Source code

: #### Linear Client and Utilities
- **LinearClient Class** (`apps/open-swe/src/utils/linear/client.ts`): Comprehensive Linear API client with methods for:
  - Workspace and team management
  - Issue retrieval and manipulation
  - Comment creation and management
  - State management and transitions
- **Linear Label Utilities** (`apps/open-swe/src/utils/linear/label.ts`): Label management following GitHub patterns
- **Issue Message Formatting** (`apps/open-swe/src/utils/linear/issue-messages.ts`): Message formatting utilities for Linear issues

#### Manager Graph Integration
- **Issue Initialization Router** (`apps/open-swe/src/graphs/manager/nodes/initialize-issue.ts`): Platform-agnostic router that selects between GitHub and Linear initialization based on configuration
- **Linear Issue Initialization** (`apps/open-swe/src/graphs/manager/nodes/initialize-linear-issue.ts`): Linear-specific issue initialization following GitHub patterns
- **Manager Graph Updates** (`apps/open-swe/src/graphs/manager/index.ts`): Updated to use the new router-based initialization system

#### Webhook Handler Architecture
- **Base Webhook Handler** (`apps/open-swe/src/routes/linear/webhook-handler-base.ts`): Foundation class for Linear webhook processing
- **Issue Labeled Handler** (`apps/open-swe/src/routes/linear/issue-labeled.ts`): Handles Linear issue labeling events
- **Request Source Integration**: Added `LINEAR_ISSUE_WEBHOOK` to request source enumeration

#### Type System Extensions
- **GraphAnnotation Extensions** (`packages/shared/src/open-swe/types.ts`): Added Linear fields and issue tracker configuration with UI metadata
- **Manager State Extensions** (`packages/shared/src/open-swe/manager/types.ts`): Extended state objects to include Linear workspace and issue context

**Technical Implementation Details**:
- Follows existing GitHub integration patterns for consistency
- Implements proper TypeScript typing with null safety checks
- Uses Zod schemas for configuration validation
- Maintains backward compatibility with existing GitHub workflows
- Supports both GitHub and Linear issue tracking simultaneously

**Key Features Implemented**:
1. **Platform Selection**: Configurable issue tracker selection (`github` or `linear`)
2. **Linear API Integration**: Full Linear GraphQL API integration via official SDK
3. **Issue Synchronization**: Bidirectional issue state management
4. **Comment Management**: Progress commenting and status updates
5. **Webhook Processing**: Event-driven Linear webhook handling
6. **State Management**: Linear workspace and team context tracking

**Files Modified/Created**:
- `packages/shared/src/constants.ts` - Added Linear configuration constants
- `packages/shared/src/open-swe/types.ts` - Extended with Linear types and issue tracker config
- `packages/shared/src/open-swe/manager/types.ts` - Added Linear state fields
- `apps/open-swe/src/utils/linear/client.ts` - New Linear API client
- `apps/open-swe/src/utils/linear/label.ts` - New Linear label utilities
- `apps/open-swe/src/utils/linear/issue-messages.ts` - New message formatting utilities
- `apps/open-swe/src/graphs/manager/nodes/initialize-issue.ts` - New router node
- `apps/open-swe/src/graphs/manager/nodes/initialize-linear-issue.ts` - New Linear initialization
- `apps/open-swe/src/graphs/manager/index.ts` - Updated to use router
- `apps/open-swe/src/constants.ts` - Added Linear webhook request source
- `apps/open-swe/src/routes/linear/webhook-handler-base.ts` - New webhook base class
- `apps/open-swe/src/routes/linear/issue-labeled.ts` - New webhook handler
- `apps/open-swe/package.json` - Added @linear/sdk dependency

= = = =

### Task objective
Where the listing above has a line with "- **Linear Label", start there, and output every line exactly through the line with "- **Manager Graph", which is also included.

### Solution for this task
- **Linear Label Utilities** (`apps/open-swe/src/utils/linear/label.ts`): Label management following GitHub patterns
- **Issue Message Formatting** (`apps/open-swe/src/utils/linear/issue-messages.ts`): Message formatting utilities for Linear issues

#### Manager Graph Integration
- **Issue Initialization Router** (`apps/open-swe/src/graphs/manager/nodes/initialize-issue.ts`): Platform-agnostic router that selects between GitHub and Linear initialization based on configuration
- **Linear Issue Initialization** (`apps/open-swe/src/graphs/manager/nodes/initialize-linear-issue.ts`): Linear-specific issue initialization following GitHub patterns
- **Manager Graph Updates** (`apps/open-swe/src/graphs/manager/index.ts`): Updated to use the new router-based initialization system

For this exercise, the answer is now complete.